Looking out for what is happening in our industries, what competitors are doing in different areas, and any new technologies coming onto the market helps us not only ensure that our organisations stay relevant, but that they keep at the forefront of innovation.

Leaders who are constant learners are open to change based on fresh opportunities, as well the needs of their employees and customers. They don’t only rely on things they’ve always known or strategies that have worked in the past, they seek new information and think of ways to apply their learned experience in different ways depending on the situation. This includes listening to and learning from others, whether that be external parties, friends and family, or colleagues and team members.

The biggest hindrance to innovation is a culture where people don’t want to try anything new due to a fear of making mistakes, and this usually trickles down from leadership. When leaders value learning, they encourage people in their teams to experiment and share their ideas, and they understand the importance of diversity and different perspectives, which can lead them to solutions they might not have seen otherwise.

It builds great teams

When leaders understand the benefits of continuous learning, they invest in their team and each individual’s development in the same way that they invest in themselves, because they appreciate that everyone has the capability to grow. This creates strong, motivated teams and fosters a culture where everyone is empowered to reach their full potential.

No matter how much someone invests in their own growth, at the end of the day leaders are only as good as the team that they lead. Satya Nadella, the CEO of Microsoft, has attributed the company’s transformation since he took the helm in 2014 to instilling a growth mindset as part of the culture. The company recently implemented their new ‘Model Coach Care’ management framework as part of this, which encourages managers to ‘model’ a growth mindset in order to show teams how to approach problems and recover from setbacks, ‘coach’ employees by creating spaces where they can learn from their mistakes, and ‘care’ by investing in the growth of others. This leadership style has helped Nadella take Microsoft to record performance and a trillion-dollar valuation.

It makes us resilient

Research has shown that people with a growth mindset are better at dealing with change, solving problems, successfully implementing and giving feedback, and accomplishing goals.

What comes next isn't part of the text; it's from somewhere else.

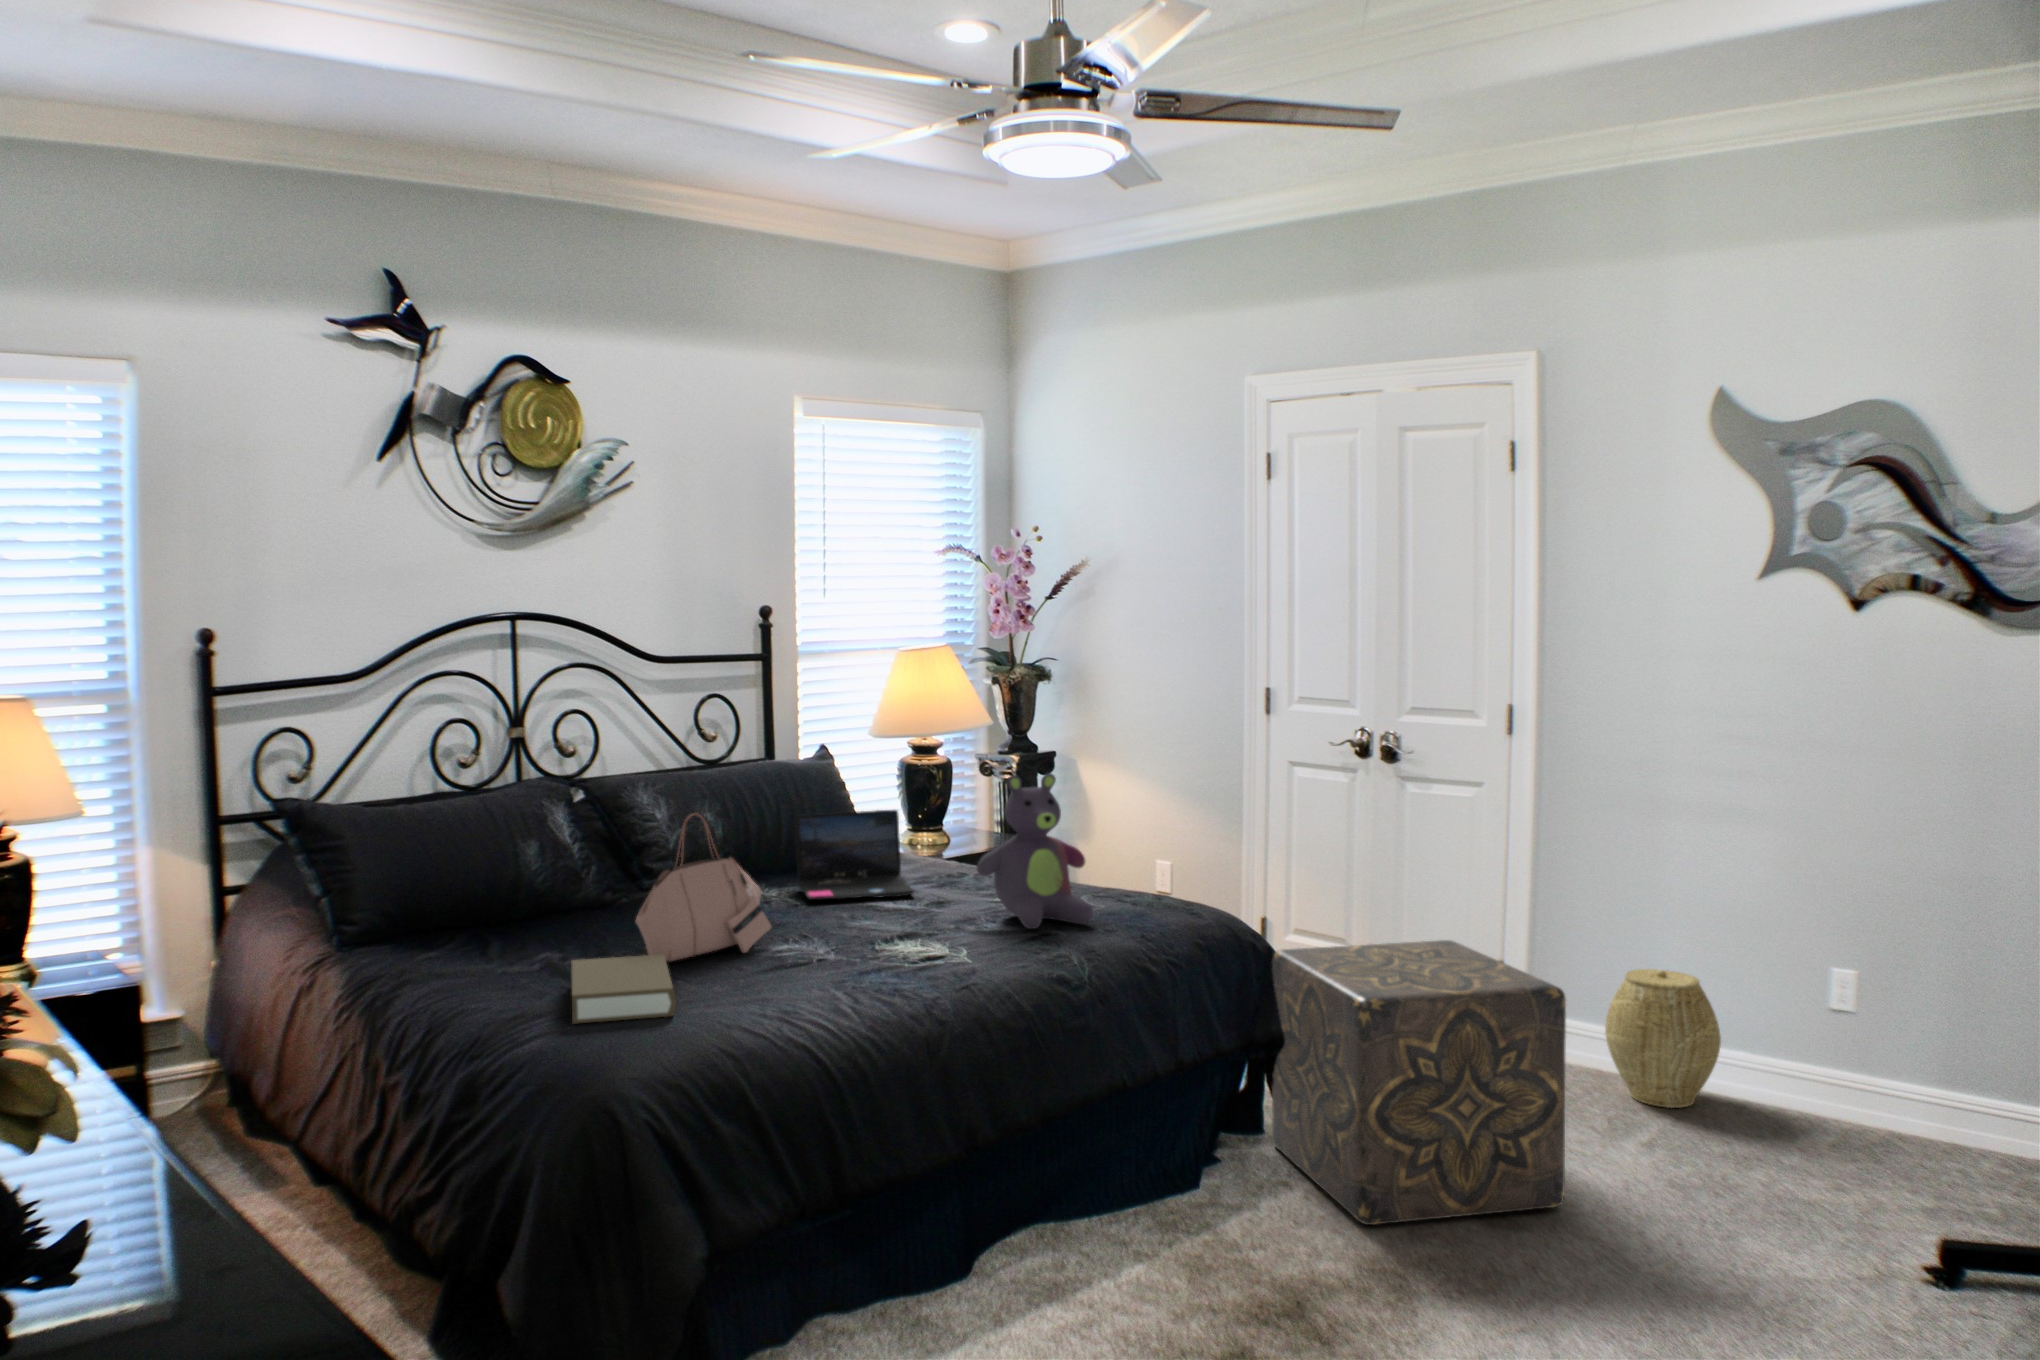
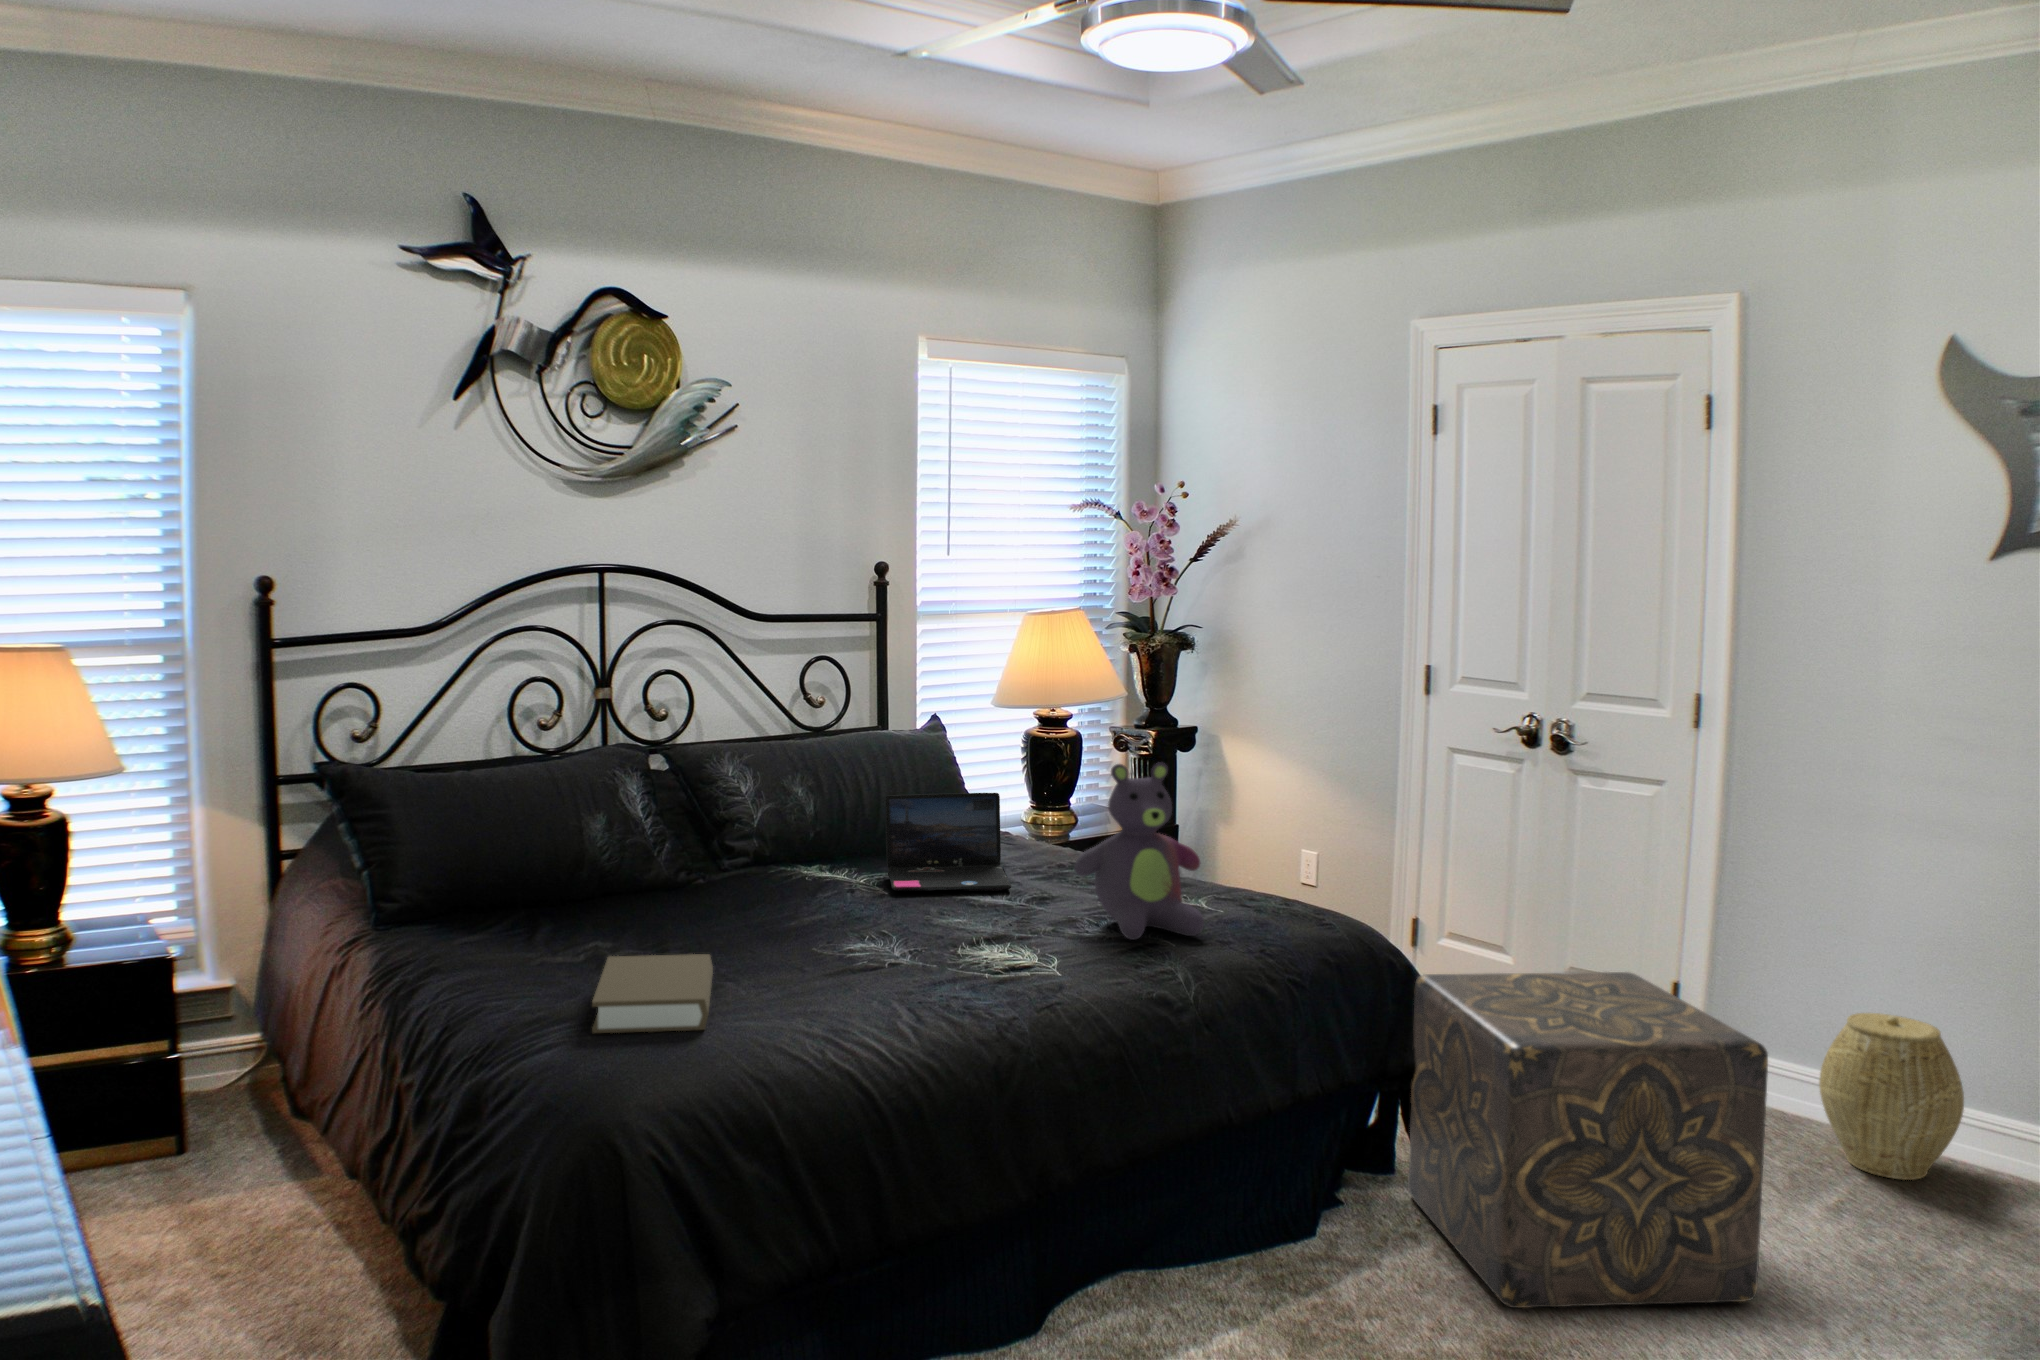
handbag: present [636,814,771,961] -> none [685,796,839,960]

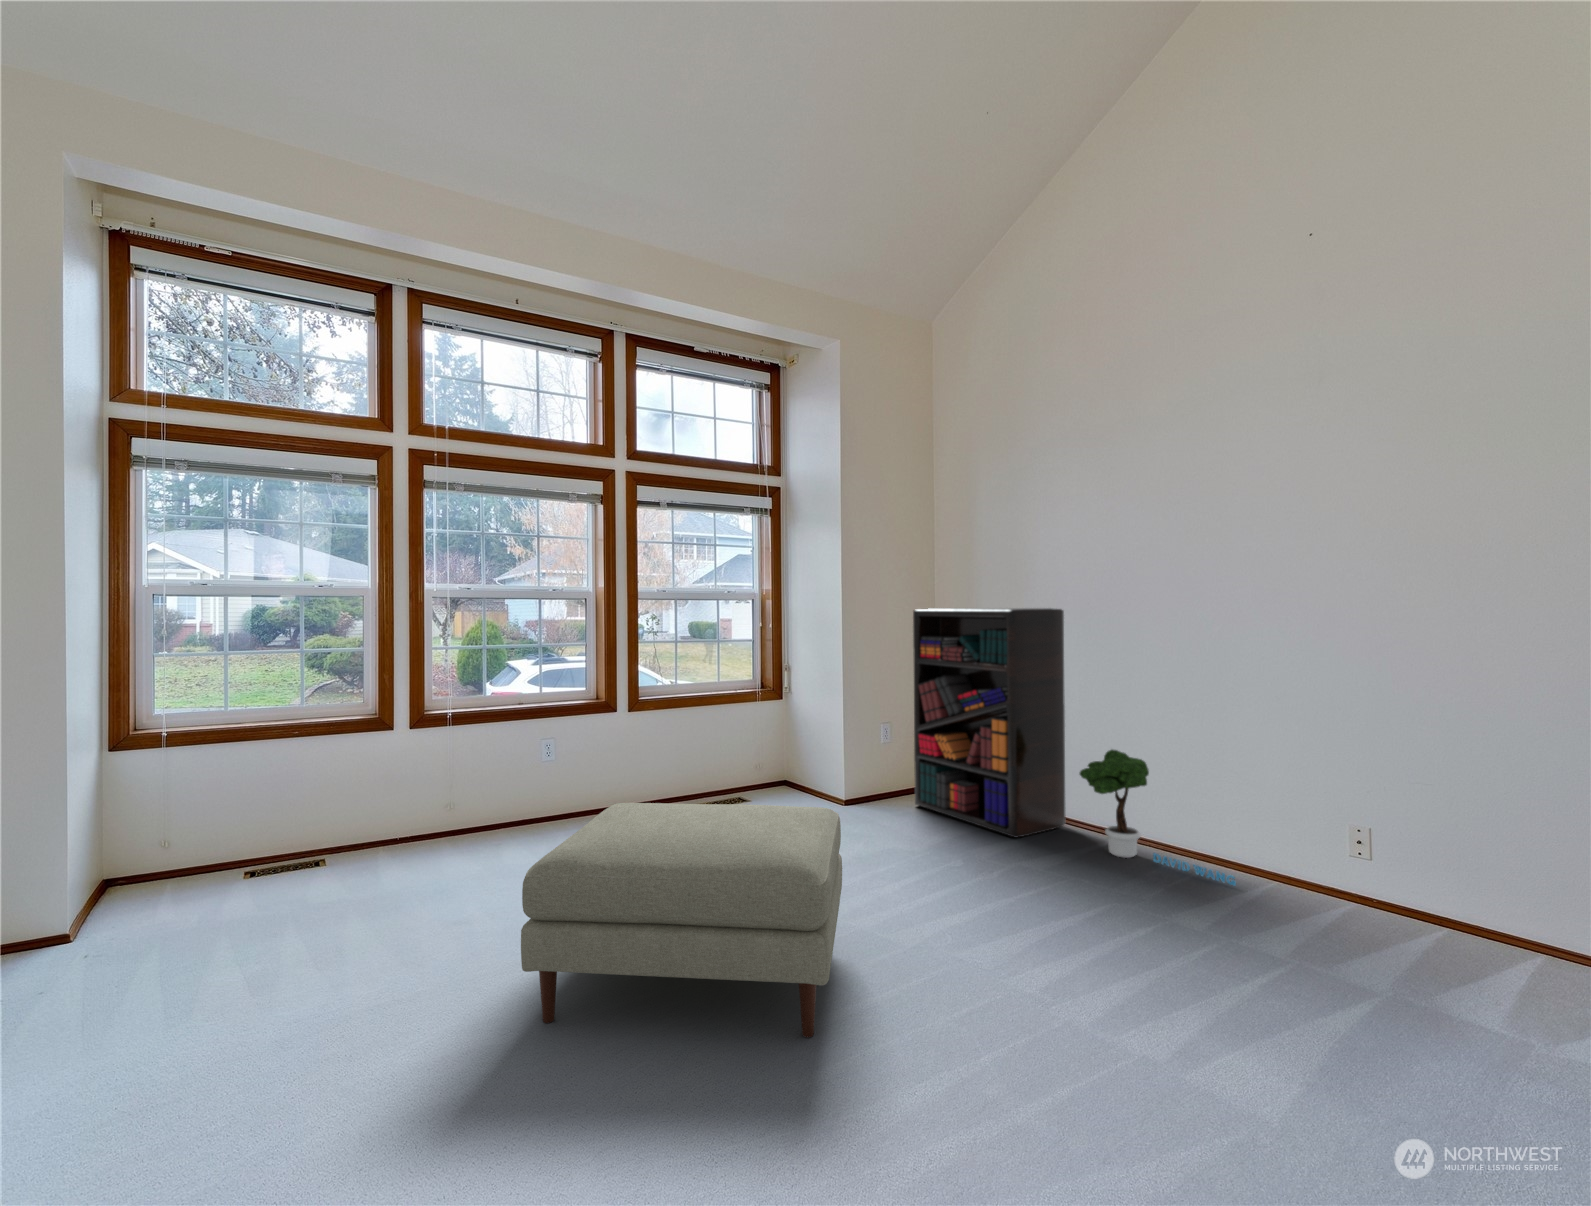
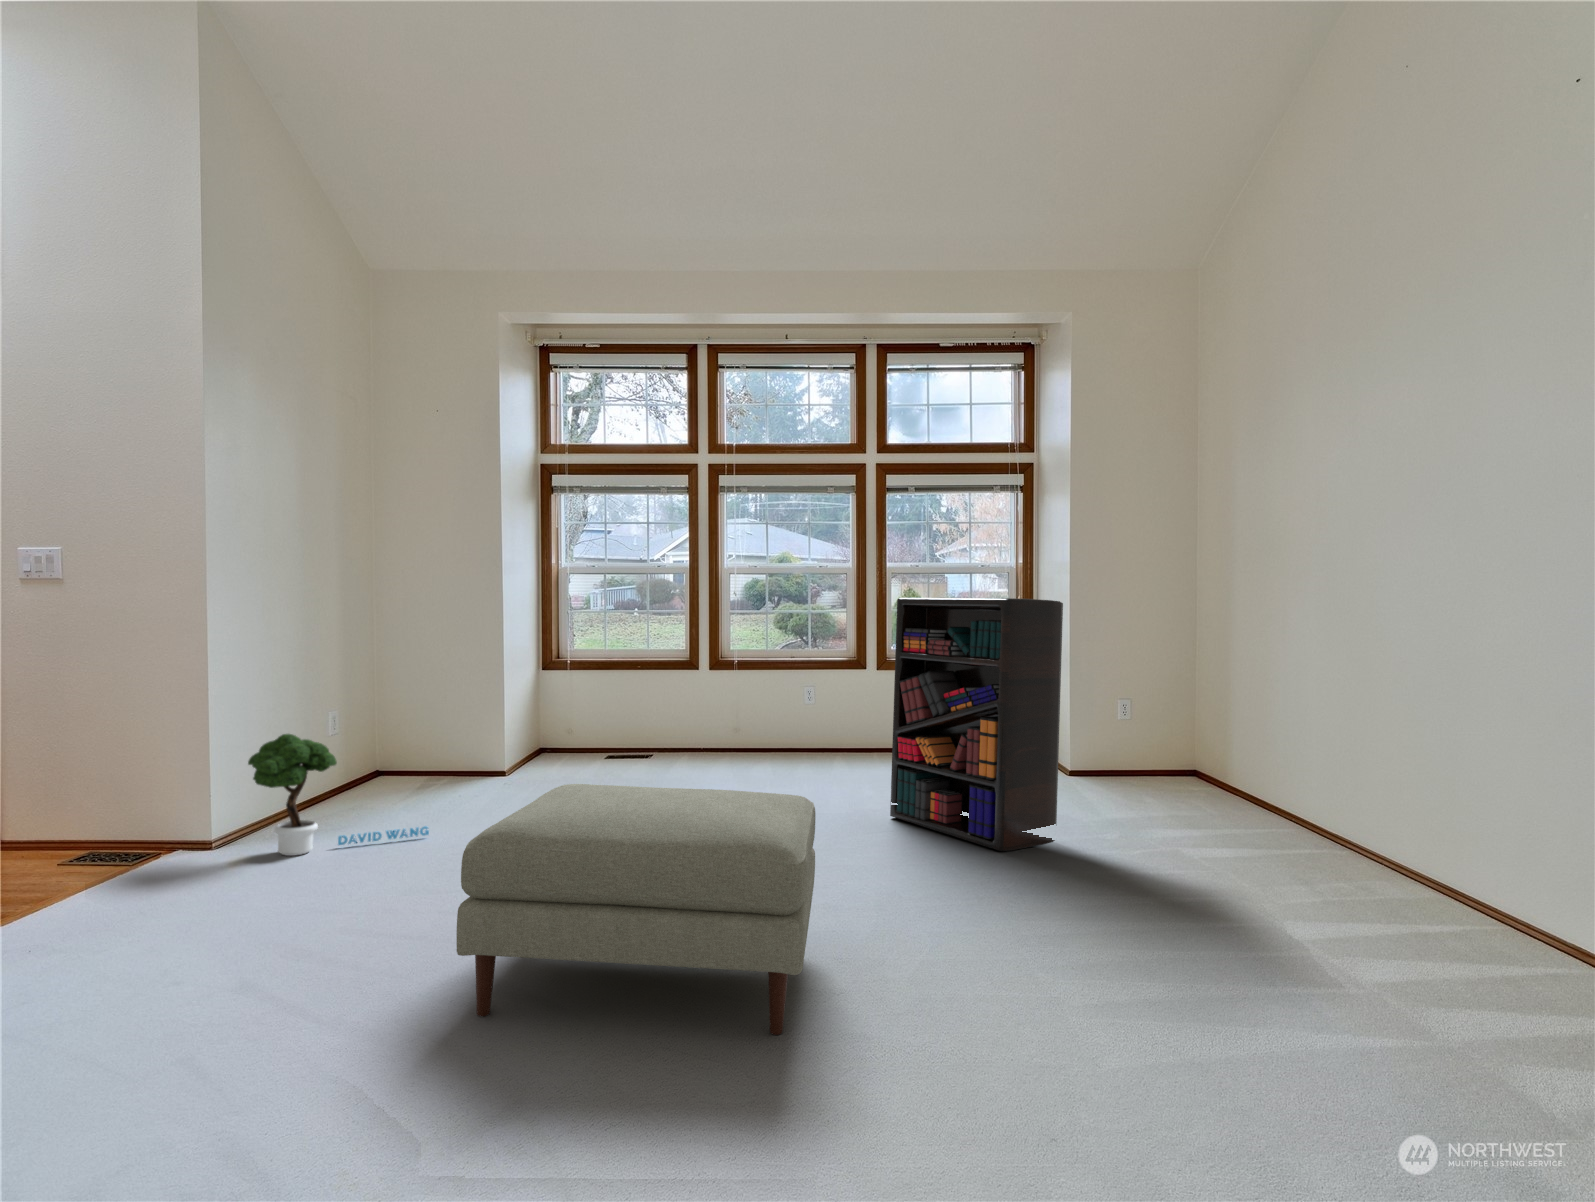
potted tree: present [1080,750,1236,886] -> present [248,734,429,856]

Leaders who are continuously scanning for change and comfortable with reacting to what they learn tend to be much more prepared to act accordingly in times of crisis. When they see business challenges as opportunities to accelerate their team’s growth, it makes them more agile in the face of uncertainty and ambiguity.

If the past year has taught us anything, it’s that we need to be ready to adapt. Leaders who are committed to life-long learning will be more able to identify the need for change when it arises and more likely to reward their teams for trying new things, all of which will help them guide their companies to success and not only survive, but thrive.